We arrived at the flat Sunday night, and unfortunately I was ill for the first couple of days of the trip. Thankfully the flat had a TV that received English TV channels, so I watched a lot of daytime TV and played a lot on my Nintendo DS. I was also able to plan some of our trips from the sofa. I have a mobile phone data contract with 3, and 3 has recently added Spain to their “Feel at home” roaming list, meaning that I could use my data as though I was in the UK. At the end of the trip they send you a text letting you know how much money you saved via this, and apparently I saved £185 during the trip, so, thank you 3! Aside from looking at locations via TripAdvisor, I looked over a series of recommendations left for us at the flat by my father’s friend. He has created a list of local markets, which days they are on, and how to get there. He has also included a few recommended spots to visit. We found the markets list to be very useful. We flew to Spain with Ryanair, meaning we had quite tight baggage allowances. In the end we purchased an extra suitcase for the return trip to bring back all of the stuff we bought at markets! Once I was finished being ill we went out on every day of the trip, often with a market in the morning and swimming in the afternoon. In the hottest hours of the day (around 2-5 or so), we found that Spain seems to retreat indoors. The break during the day was annoying for the first couple of days (i.e. all of the shops being unexpectedly closed), but after that it was quite pleasant really. It gave a nice dividing point to the day, as well as a time for lunch. It makes me wander about the Spanish commute however (we never did find an obvious “rush hour”). In the UK, it isn’t too unusual for people to live an hour or so away from work. If people travel home during this afternoon gap, it really wouldn’t make sense to be commuting such a large distance. So, do people tend to live closer to work in Spain? Are there places that people tend to go/people tend to do during the break if they don’t return home?

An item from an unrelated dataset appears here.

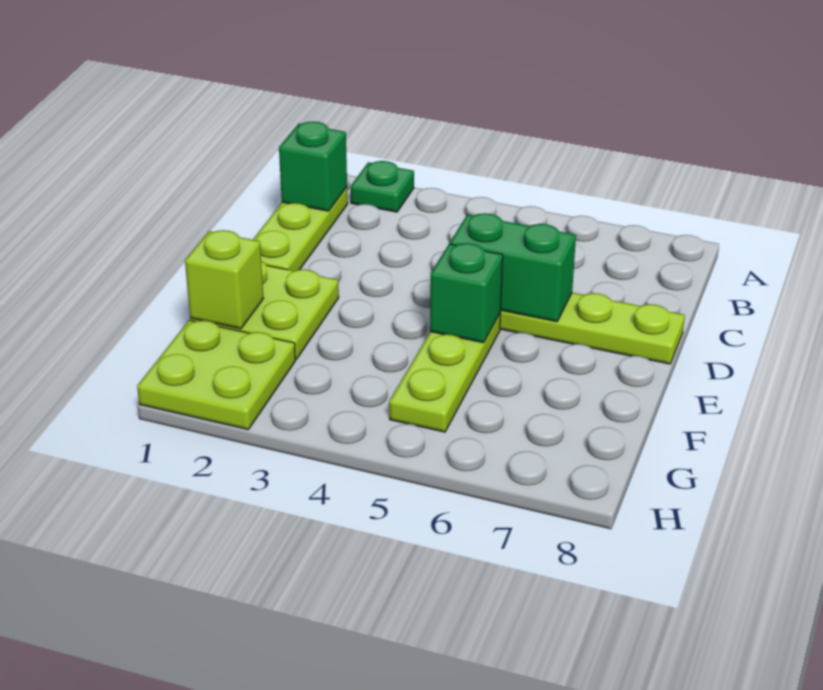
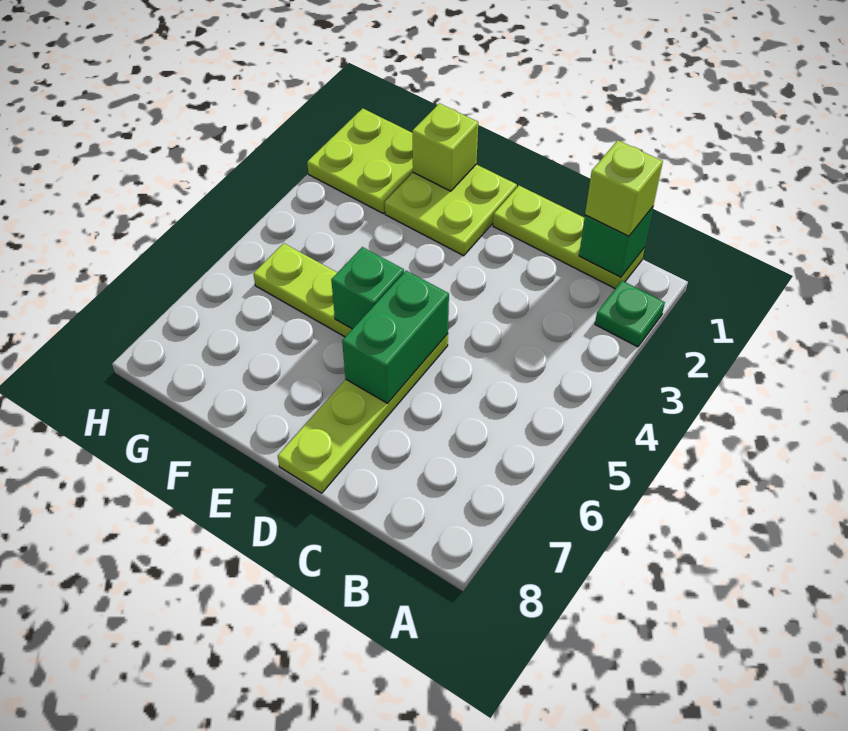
none -> lime 1x1 brick [585,140,663,236]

We had initially intended to spend a week in Spain, but after booking the flat (but before booking flights) I found out about Espuna Adventure. My partner and I decided that it looked pretty interesting, and decided that we would like to add this to the end of our holiday, adding an extra 3 days to the trip. This aspect of the trip did not go to plan at all, but that will be in a separate blog post.
In general, I really enjoyed my trip to Spain! I’ll be writing further posts about individual aspects of the trip.